In both countries, vaccine trials were established in a context of an Ebola epidemic and historical conflict and tensions with the state. Thus, vaccine development is situated in broader political and social realities, concerns are rooted in mistrust of government and international actors, as well as historical legacies of colonialism. These complex state-society relations and the contentious political economy of aid are therefore central to shaping debates about the trials. The trials themselves have allowed citizens to articulate long-standing grievances about governance, political economy, and social justice, and continued influence of outsiders and their priorities.
What have we found?
Our research confirms the importance of addressing historical, social and political factors in vaccine confidence. Trust is particularly important, and community engagement is essential for vaccine deployment. For it to be effective, there are two key issues that need to be considered:
- We must understand how political and economic factors can influence trust in medical research and science more generally. Understanding local power dynamics to identify trusted community leaders can enhance trust and legitimacy.

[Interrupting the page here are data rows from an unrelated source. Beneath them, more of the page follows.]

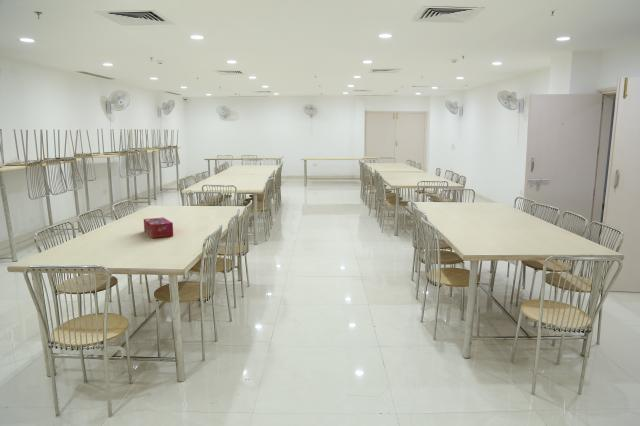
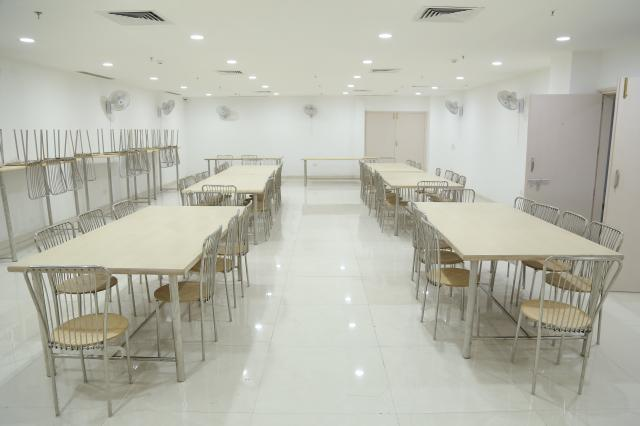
- tissue box [143,217,174,239]
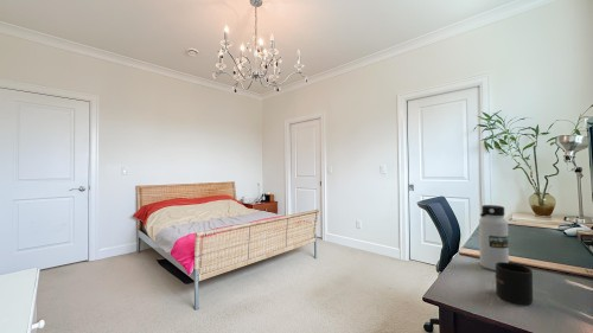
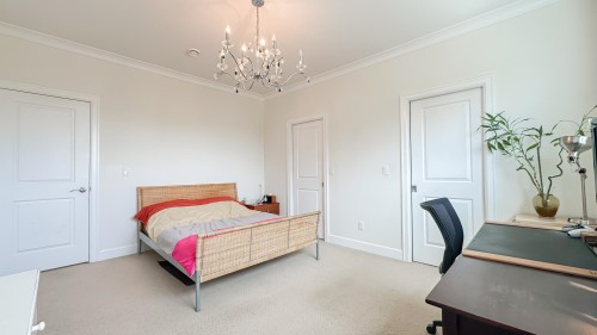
- mug [495,262,534,306]
- water bottle [478,204,510,271]
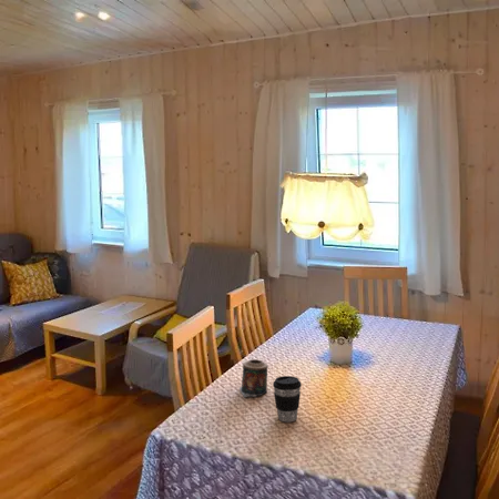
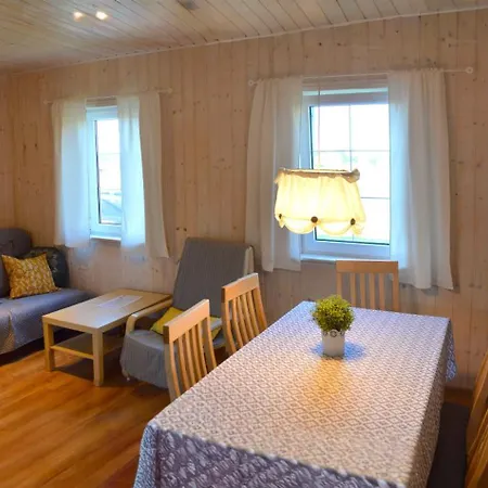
- coffee cup [272,375,303,422]
- candle [238,358,269,398]
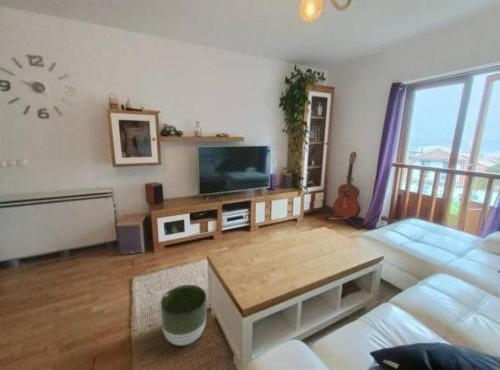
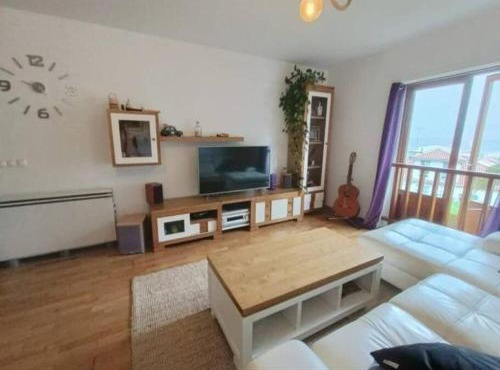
- planter [160,284,207,347]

- We need to gather community views about vaccine acceptance, concerns, equitable access, misunderstandings and fears through deliberative approaches. Vaccine inequalities also need to be addressed for marginalised populations through active involvement in discussions about fair distribution. Scheinerman and McCoy (2021) provide a helpful approach to public engagement that involves transparency, ethical reasoning, formal and informal deliberations that can be adapted for different contexts.
However, the impact of vaccine inequity within and across contexts is also emerging in our research. And whilst focusing on vaccine confidence is important, this must be understood in relation to vaccine supply. Here, a more global engagement is needed to acknowledge this as a social justice issue and demand for the expansion of access to COVID-19 vaccines and the scaling-up of technology transfers from the Global North to the Global South.
This blog post is one of a series, providing insights and reflections from the SSHAP ‘Social Science and Epidemics’ collection. The collection reviews different aspects of past disease outbreaks to identify social science ‘entry points’ for emergency interventions and preparedness activities.